Or on some beetling cliff--where the mad waves
Rush echoing thro' the high-arched caves below,
I view some love-reft fair
Whose sighing warms the air,
Gaze anxious on the ocean as it raves
And call on thee-alone, of power to sooth her woe.

Friend of the wretched; smoother of the couch
Of pining hope; thy pitying form I know!
Where thro' the wakeful night,
By a dim taper's light,
Lies a pale youth, upon his pallet low,
Whose wan and woe-worn charms rekindle at thy touch.

Friendless--oppressed by fate--the restless fires
Of his thralled soul prey on his beauteous frame--
Till, strengthened by thine aid,
He shapes some kindred maid,
Pours forth in song the life consuming flame,
And for awhile forgets his sufferings and desires.

Scorner of thoughtless grandeur, thou hast chose
Thy _best-beloved_ from ruddy Nature's breast:
The grotto dark and rude--
The forest solitude--
The craggy mount by blushing clouds carest--
Have altars where thy light etherial glows. [FN#2]


[FN#2] Every nation, however rude, has, as it has been justly
observed, a taste for poetry. This art after all that has and can be
said for and against it, is the language of nature, and among the
relics of the most polished and learned nations little has survived
except such as simply depicts those natural feelings and images which
have ever existed and ever must continue. Most of the great poets
have been individuals of humble condition rising from the mass of the
people by that natural principle which causes the most etherial
particles to rise and the denser to sink to the earth. But, as Byron
exquisitely says, in one of the most wonderfully beautiful pages he
ever composed,


"Many are poets who have never penned
Their inspirations, and, perchance, the best;
They felt, they loved, and died; but would not lend
Their thoughts to meaner beings; they comprest
The god within them, and rejoined the stars
Unlaurel'd upon earth."


In the place where I now write amid several hundred Africans of
different ages, and nations, the most debased of any on the face of
the earth, I have been enabled to observe, even in this, last link of
the chain of humanity, the strong natural love for music and poetry.

Any little incident which occurs on the estate where they toil, and
which the greater part of them are never suffered to leave, is
immediately made the subject of a rude song which they, in their
broken Spanish, sing to their companions; and thereby relieve a
little the monotony of their lives.

I have observed these poor creatures, under various circumstances,
and though, generally, extremely brutal, have, in some instances,
heard touches of sentiment from them, when under the influence of
grief, equal to any which have flowed from the pen of Rousseau.

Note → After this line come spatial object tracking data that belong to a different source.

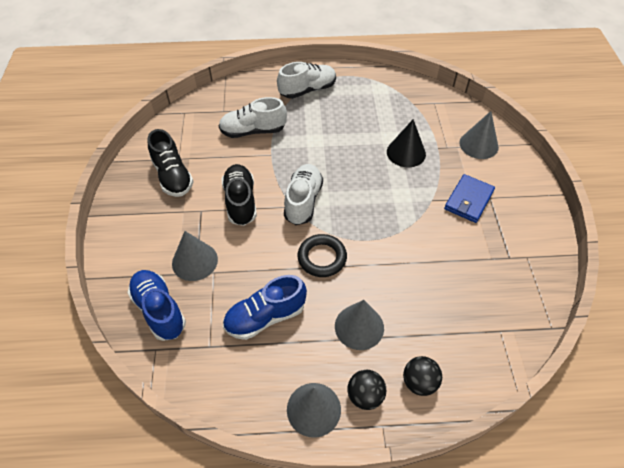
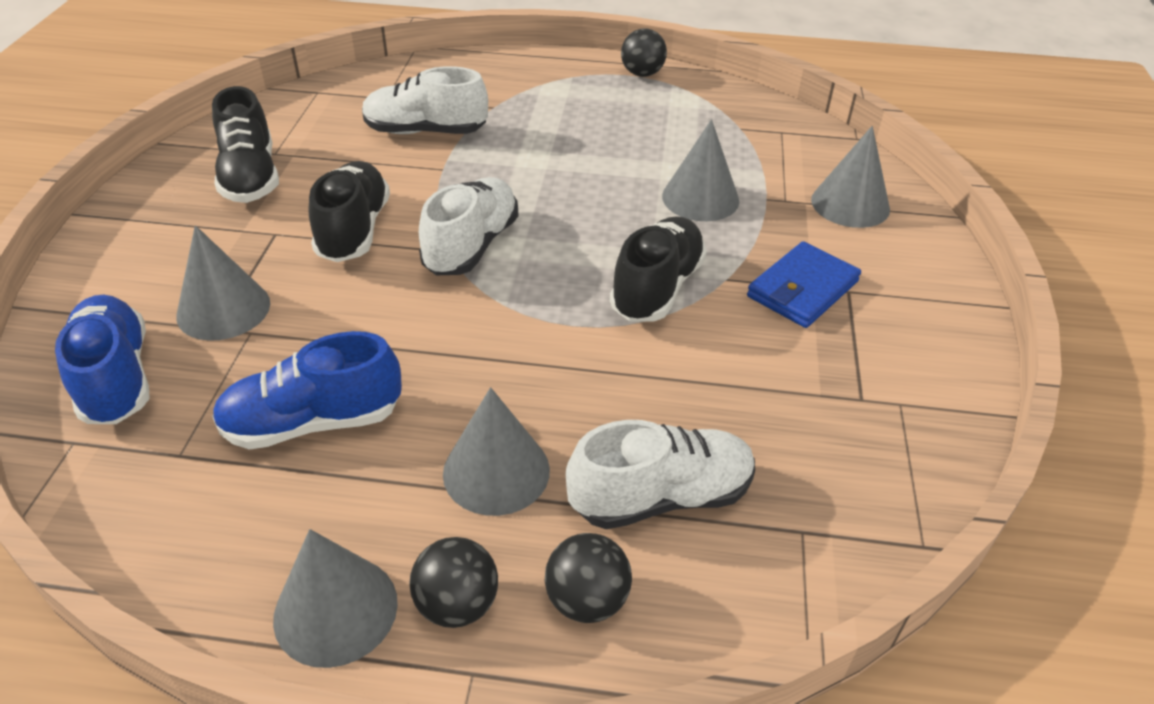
camera: 10 degrees right, 10 degrees down
(307, 90) = (550, 86): white shoe -> white shoe (661, 497)
(322, 258) = (469, 340): black ring -> none
(353, 74) = (642, 74): none -> black ball
(401, 211) = (657, 288): none -> black shoe
(406, 153) = (700, 198): black cone -> grey cone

Thy sovereign priest by earth's vile sons was driven
To make the cold unconscious earth his bed: [FN#3]
The damp cave mocked his sighs--
But from his sightless eyes,
Wrung forth by wrongs, the anguished drops he shed,
Fell each as an appeal to summon thee from heaven.

Thou sought'st him in his desolation; placed
On thy warm bosom his unpillowed head;
Bade him for visions live
More bright than worlds can give;
O'er his pale lips thy soul infusive shed
That left his dust adored where kings decay untraced.


[FN#3] "On the banks of the Meles was shown the spot where
Critheis, the mother of Homer, brought him into the world, and the
cavern to which he retired to compose his immortal verses. A monument
erected to his memory and inscribed with his name stood in the middle
of the city--it was adorned with spacious porticos under which the
citizens assembled."


Source of deep feeling--of surpassing love--
Creative power,--'tis thou hast peopled heaven
Since man from dust arose
His birth the cherub owes [FN#4]
To thee--by thee his rapturous harp was given
And white wings tipp'd with gold that cool the domes above.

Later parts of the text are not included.